We encountered 25 patients with such symptoms during the 1-year period from September 1, 1977 to August 31, 1978. None of these patients had a history of trauma, drug therapy or fever that might have an etiologic relation with the disorder. Many affirmed the presence of stress as a precipitating cause in their past history, while some reported the occurrence of symptoms in repeated episodes. These findings led us to assume that the condition before us, even though lacking in vertigo, is none other than Meniere's disease.
For these patients we prescribed rest, oral steroids and intravenous xylocaine. After 10-14 days of this combined regimen the patients were free from subjective symptoms (a feeling of fullness and otalgia), abnormalities on equilibrium tests (nystagmus and deviation) and perceptive deafness.
Williams advocated the concept of “endolymphatic hydrops without vertigo” and stated that when the process of Meniere's disease is confined to the cochlea.

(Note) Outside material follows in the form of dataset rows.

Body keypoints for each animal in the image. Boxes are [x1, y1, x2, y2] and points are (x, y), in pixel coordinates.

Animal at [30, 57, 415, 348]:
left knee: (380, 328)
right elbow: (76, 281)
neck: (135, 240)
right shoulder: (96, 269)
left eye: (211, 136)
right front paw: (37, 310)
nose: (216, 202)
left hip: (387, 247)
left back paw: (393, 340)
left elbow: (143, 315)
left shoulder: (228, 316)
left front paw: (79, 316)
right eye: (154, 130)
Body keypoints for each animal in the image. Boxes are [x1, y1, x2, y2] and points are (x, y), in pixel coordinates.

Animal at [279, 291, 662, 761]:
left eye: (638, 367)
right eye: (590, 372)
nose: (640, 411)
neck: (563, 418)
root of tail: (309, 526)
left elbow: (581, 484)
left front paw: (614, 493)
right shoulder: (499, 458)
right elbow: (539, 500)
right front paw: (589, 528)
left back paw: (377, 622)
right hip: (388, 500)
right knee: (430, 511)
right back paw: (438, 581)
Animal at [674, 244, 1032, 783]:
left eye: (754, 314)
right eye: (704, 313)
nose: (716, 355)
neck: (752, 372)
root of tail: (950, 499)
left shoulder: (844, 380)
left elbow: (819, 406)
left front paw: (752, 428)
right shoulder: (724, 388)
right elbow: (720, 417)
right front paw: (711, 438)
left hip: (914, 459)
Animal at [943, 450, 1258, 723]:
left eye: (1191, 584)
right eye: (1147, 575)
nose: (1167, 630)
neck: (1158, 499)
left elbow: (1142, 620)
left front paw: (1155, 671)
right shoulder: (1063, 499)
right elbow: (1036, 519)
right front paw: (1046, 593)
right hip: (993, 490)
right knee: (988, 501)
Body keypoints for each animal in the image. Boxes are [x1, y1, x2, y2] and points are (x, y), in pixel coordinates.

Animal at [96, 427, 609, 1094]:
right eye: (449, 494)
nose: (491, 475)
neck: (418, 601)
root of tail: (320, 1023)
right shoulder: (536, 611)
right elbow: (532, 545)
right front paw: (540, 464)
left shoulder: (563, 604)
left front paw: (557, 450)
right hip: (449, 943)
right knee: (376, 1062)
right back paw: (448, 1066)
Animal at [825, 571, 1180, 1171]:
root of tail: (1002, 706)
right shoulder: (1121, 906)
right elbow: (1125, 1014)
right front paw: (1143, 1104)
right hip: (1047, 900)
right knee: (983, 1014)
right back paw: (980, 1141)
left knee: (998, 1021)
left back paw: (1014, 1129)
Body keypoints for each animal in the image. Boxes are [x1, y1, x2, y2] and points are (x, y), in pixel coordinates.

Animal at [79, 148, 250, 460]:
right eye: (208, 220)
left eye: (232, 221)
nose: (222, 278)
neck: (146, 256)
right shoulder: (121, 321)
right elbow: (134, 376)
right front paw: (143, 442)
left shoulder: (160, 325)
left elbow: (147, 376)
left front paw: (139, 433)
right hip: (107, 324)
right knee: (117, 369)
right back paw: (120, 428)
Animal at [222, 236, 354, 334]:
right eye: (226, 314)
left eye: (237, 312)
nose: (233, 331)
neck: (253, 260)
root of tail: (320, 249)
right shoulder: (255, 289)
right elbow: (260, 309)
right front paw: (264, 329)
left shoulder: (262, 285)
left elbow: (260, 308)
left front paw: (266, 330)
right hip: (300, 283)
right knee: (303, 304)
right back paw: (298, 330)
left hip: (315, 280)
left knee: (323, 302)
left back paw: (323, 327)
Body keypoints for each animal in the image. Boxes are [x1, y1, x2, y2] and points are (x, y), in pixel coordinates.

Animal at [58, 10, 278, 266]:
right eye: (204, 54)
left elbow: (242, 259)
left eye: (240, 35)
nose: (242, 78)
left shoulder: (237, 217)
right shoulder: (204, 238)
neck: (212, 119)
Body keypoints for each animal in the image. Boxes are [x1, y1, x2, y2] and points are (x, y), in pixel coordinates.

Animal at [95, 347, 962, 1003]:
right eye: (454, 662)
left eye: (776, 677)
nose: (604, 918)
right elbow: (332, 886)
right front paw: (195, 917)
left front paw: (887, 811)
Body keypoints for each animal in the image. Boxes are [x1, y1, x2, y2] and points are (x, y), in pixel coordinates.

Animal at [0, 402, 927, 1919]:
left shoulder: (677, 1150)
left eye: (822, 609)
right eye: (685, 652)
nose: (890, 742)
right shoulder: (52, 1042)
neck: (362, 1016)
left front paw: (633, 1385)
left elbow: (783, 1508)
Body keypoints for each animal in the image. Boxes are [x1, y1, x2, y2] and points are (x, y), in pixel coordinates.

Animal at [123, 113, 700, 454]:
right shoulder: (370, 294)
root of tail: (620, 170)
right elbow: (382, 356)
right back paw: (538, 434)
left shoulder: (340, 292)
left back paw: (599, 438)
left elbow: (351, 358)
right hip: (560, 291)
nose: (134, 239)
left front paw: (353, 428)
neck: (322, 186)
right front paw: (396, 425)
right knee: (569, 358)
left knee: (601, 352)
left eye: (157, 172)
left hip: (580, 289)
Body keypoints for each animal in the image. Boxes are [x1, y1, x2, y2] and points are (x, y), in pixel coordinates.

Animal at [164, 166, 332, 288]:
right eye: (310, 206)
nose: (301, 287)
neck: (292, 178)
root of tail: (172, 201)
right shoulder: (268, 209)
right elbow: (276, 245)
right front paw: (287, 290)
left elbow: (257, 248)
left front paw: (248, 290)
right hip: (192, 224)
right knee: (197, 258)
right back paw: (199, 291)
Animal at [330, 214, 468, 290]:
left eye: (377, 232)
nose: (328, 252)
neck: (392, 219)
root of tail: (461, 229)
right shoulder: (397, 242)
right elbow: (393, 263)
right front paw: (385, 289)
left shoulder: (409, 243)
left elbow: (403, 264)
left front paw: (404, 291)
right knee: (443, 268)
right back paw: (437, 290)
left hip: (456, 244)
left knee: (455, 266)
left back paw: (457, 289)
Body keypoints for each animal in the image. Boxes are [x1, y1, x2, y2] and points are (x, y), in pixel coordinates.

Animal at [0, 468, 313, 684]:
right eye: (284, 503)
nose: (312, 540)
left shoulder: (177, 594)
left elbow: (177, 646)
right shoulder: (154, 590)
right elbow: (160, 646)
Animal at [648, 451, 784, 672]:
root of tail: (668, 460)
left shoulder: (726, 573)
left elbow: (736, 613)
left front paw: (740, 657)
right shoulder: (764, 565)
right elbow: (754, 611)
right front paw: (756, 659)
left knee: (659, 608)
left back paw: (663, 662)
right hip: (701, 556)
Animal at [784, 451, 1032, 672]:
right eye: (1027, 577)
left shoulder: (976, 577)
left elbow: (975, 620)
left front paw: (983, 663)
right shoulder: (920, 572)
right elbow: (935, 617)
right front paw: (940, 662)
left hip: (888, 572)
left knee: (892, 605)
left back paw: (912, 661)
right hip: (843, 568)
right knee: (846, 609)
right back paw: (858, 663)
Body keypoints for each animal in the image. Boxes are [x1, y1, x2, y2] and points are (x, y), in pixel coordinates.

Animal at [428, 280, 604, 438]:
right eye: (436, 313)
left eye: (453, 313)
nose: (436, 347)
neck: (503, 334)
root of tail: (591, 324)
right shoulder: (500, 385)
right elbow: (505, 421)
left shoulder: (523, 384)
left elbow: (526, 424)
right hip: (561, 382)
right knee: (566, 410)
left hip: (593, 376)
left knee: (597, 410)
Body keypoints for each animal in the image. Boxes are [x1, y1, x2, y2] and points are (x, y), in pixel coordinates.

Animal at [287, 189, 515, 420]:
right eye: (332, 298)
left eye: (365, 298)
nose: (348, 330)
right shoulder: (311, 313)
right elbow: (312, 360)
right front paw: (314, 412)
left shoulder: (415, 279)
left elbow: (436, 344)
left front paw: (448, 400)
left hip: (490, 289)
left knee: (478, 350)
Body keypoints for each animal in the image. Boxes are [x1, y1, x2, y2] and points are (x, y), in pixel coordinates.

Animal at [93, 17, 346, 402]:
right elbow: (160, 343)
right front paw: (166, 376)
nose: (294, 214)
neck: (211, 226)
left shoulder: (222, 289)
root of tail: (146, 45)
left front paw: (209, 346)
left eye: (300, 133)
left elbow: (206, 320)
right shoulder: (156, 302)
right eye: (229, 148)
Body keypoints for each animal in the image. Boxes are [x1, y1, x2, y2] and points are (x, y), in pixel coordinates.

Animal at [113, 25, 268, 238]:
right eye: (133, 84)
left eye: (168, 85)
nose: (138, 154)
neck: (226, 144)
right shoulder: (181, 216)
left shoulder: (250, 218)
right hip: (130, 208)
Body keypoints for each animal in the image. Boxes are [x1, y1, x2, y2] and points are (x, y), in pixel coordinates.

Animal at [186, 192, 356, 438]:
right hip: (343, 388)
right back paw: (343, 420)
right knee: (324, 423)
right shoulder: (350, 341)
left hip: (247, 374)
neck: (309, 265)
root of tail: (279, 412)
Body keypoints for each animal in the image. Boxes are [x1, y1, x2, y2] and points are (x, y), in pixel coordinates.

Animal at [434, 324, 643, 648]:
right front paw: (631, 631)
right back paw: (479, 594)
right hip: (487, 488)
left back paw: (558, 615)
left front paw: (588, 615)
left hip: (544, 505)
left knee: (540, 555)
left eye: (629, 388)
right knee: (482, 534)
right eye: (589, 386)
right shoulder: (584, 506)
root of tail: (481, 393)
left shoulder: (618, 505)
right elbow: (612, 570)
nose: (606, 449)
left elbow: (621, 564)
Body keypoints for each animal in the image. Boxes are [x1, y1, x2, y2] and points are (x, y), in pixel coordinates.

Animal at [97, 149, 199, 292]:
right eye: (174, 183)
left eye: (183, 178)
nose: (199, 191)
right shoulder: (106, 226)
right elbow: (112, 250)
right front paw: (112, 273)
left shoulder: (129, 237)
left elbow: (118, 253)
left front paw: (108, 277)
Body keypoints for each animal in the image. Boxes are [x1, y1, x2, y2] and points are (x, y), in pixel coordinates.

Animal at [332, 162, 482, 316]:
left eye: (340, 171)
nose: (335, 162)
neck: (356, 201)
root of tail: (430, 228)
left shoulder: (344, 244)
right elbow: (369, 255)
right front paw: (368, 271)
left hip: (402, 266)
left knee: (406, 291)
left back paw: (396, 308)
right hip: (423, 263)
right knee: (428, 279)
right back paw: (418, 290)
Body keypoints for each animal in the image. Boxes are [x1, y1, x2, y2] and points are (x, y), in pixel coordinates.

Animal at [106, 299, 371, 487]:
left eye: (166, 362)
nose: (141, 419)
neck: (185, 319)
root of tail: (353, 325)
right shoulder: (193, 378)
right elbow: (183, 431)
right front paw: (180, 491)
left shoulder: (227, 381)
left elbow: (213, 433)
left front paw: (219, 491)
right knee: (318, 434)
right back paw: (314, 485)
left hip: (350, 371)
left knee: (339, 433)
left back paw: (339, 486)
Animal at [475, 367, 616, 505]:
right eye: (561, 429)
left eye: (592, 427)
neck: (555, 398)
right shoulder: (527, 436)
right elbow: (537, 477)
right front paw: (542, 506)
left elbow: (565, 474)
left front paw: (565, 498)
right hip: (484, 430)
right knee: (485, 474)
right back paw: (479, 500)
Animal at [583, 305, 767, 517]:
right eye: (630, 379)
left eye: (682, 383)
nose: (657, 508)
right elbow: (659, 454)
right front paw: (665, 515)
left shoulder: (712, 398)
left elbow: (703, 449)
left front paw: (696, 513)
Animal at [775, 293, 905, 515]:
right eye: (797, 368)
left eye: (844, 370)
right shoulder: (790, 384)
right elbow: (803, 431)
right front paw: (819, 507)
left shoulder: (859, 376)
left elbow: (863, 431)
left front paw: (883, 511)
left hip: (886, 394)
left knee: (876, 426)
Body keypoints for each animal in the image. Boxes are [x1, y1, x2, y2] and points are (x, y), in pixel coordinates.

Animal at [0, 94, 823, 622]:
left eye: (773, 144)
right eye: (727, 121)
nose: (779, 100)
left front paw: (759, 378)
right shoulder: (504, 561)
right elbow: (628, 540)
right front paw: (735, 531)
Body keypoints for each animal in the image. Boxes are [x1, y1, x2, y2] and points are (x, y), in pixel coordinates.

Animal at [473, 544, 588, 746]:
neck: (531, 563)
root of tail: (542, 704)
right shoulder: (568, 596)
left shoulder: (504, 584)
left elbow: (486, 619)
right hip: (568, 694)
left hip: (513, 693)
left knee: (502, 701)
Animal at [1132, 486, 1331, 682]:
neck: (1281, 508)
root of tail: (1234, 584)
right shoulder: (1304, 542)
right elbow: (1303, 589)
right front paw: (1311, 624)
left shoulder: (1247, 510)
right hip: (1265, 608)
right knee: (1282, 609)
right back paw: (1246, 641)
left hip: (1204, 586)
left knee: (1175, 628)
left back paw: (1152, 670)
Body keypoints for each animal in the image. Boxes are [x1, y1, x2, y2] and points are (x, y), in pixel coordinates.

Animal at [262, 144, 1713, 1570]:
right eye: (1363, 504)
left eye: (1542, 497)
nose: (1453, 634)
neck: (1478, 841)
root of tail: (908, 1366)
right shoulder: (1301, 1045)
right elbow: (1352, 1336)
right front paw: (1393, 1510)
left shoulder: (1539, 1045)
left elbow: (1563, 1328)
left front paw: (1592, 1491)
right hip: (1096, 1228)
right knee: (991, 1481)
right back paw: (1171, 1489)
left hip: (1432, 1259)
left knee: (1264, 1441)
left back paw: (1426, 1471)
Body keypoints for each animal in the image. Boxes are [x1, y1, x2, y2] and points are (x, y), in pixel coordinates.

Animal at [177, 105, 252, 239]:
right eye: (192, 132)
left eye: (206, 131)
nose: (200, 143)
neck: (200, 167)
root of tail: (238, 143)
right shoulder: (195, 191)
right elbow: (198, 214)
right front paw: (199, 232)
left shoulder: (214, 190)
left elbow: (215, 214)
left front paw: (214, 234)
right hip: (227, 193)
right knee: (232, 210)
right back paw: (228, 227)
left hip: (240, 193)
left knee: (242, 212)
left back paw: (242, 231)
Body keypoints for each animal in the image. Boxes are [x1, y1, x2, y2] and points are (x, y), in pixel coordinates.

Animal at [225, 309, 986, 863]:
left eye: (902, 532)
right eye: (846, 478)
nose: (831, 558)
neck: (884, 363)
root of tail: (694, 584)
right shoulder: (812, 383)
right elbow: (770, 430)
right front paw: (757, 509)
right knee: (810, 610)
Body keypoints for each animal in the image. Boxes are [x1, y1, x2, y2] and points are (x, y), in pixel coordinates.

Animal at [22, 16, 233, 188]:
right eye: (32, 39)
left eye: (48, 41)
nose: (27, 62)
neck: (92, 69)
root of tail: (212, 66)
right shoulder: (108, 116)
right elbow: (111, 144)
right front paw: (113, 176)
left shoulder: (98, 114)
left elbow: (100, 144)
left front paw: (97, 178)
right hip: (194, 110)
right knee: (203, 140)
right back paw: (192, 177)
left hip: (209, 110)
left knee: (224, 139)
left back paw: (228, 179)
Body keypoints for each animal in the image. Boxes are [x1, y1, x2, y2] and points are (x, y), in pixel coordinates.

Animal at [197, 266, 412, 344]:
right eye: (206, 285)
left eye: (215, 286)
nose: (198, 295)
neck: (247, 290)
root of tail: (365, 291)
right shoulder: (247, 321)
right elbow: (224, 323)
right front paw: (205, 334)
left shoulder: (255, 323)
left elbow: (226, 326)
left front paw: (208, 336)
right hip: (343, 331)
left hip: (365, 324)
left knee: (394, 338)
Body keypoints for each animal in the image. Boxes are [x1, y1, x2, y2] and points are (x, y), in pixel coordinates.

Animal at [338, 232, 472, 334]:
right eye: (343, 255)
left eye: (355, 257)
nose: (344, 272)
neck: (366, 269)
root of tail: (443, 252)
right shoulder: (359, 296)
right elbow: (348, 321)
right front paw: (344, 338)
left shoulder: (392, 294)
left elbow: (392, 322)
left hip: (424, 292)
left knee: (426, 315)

Vestibular symptoms, notably vertigo, may not appear. In our present series, however, the abnormalities on equilibrium tests clearly indicated the presence of a disturbance in the vestibular segment of the labyrinth, and the disease entity in these cases is therefore quite distinct from the one which was designated as “endolymphatic hydrops without vertigo” by Williams. When a patient has no vertiginous attacks in the presence of a lesion in the vestibular segment of the end-organ, the cause of such a failure to develop vertigo must be sought from the psychological aspect.
A psychological test using the Cornell medical index demonstrated that the patients in our present series showed a lesser tendency to neurosis than did Meniere's disease patients in general. This finding may be interpreted as indicating that Meniere's disease patients without vertigo are relatively insensitive to somatic distress, including vertigo.